The General Assembly has stepped up, too, creating the Next Generation Hoosier Educators Scholarship last year. Beginning this fall, up to 200 graduating high school students will be awarded scholarships of up to $30,000 over four years to attend accredited colleges and universities in Indiana, according to an IndyStar report. Scholarship recipients must commit to teaching for at least five years in Hoosier public or private classrooms.

The teacher shortage is real and it’s impacting local school districts. More money certainly helps to attract young teachers starting out in the profession, but that’s not the only incentive.

South Bend Superintendent Kenneth Spell has said he wants teachers who have gone through the South Bend school system and have a stake in seeing students succeed. More training and autonomy in the classroom have been cited as other ways to boost retention and recruitment.

There are lots of challenges facing those who want to be teachers. The state and local school corporations must be persistent and creative if they’re to meet their goal of growing the ranks of quality teachers.


Kokomo Tribune. August 9, 2017

Needle programs need funding

This week saw a depressing turn in the fight against the opioid epidemic wreaking havoc on our state as Madison County ended their needle exchange program.

“The Madison County Council voted 5-2 Tuesday to effectively end the needle exchange program by adopting an ordinance that prohibits funding for an employee to oversee the operation of the program,” reported The Herald Bulletin’s Ken de la Bastide. “The ordinance prohibits the use of county funds or donations and gifts to purchase the needles and the necessary supplies. . The program was started in 2015 after the Madison County commissioners declared a public health emergency over concerns about the potential spread of hepatitis C and HIV. The council was being asked to approve a $15,000 appropriation which is used by the Madison County Health Department for supplies for the needle exchange program, other than the purchase of syringes. The money is being donated.”

This move will not stop intravenous drug users from shooting up.
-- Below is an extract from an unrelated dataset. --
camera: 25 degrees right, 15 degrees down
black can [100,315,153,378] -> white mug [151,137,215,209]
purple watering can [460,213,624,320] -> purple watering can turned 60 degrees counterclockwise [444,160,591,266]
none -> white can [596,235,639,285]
What it will do is cause them to turn to dirty needles to get their fix in, further exacerbating the already alarming trend of hepatitis C and HIV infections.

We don’t have a needle exchange program in Howard County yet. If the relevant agencies - including the Howard County Health Department and the Howard County Commissioners - decide there should be one, it should be fully funded for as long as it’s needed. If Madison County’s current predicament can serve as any kind of lesson, it might be that programs are fine, provided they are fully funded.

We here in Howard County have recognized that the opioid issue is not an entirely law enforcement program. Social help is needed. Mental health help is needed. Addiction help is needed. This isn’t a simple problem, and it won’t be solved with a simple solution. It will take hard work on multiple fronts, and we’ll need all the necessary tools on the table.